Your objective - Print the entries below word for word; the pictures stay out of your copy.

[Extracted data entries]
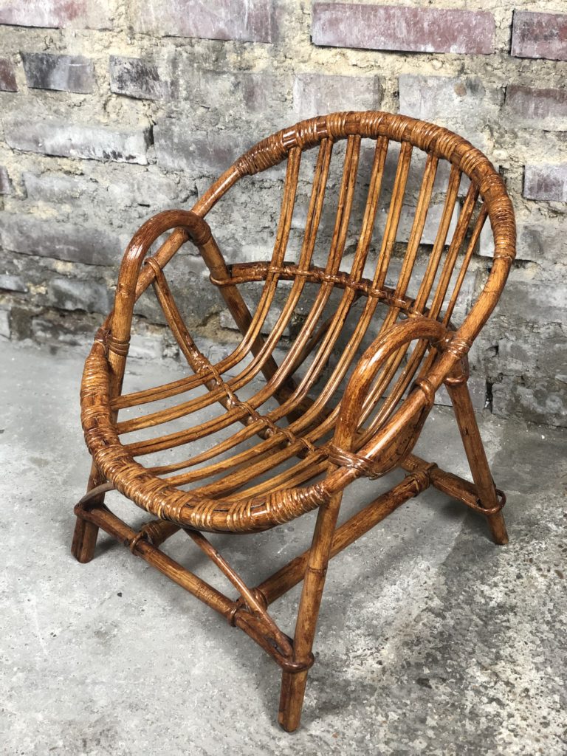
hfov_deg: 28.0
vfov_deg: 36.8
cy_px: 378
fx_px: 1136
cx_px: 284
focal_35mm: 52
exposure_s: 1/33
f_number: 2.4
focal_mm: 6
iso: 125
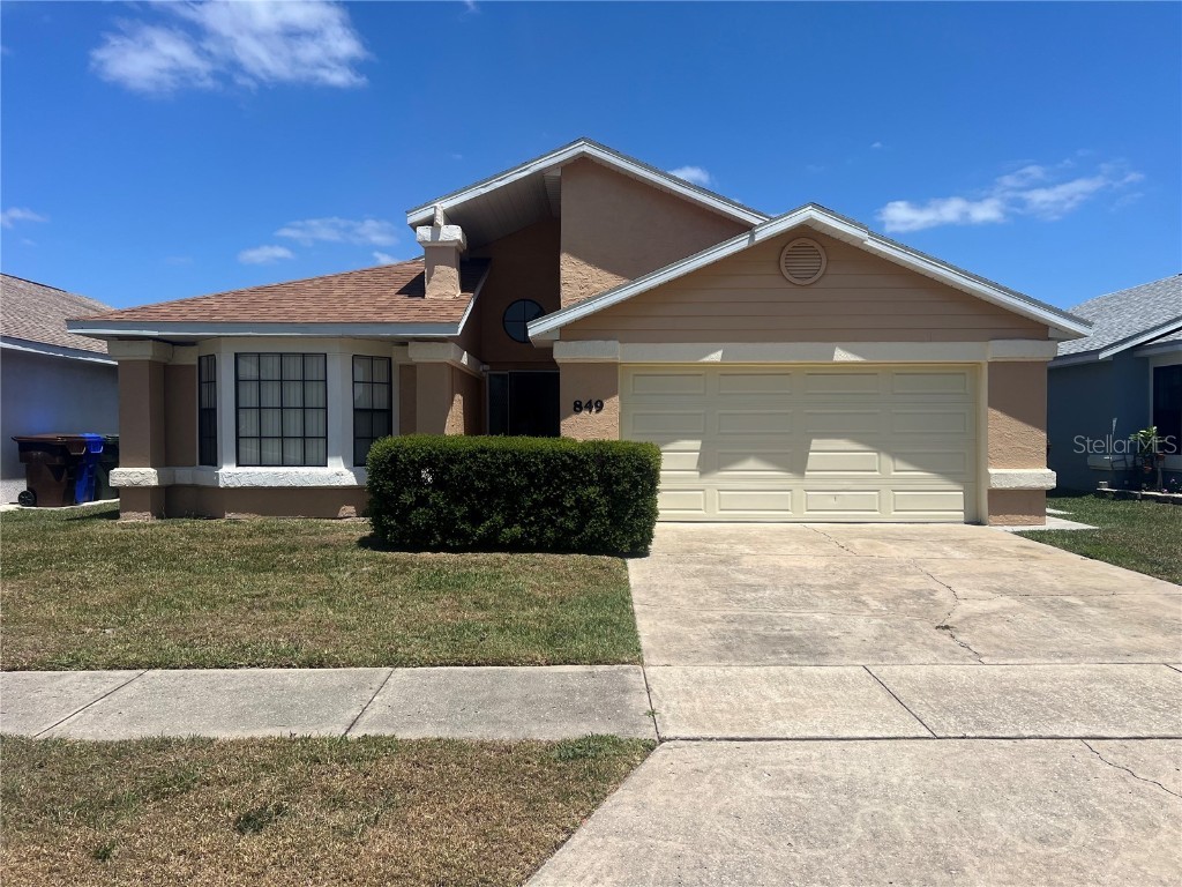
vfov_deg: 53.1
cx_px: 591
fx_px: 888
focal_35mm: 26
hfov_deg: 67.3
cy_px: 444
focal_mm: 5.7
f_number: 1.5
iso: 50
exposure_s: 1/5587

Solution -
hfov_deg: 28.0
vfov_deg: 36.8
cy_px: 378
fx_px: 1136
cx_px: 284
focal_35mm: 52
exposure_s: 1/33
f_number: 2.4
focal_mm: 6
iso: 125
vfov_deg: 53.1
cx_px: 591
fx_px: 888
focal_35mm: 26
hfov_deg: 67.3
cy_px: 444
focal_mm: 5.7
f_number: 1.5
iso: 50
exposure_s: 1/5587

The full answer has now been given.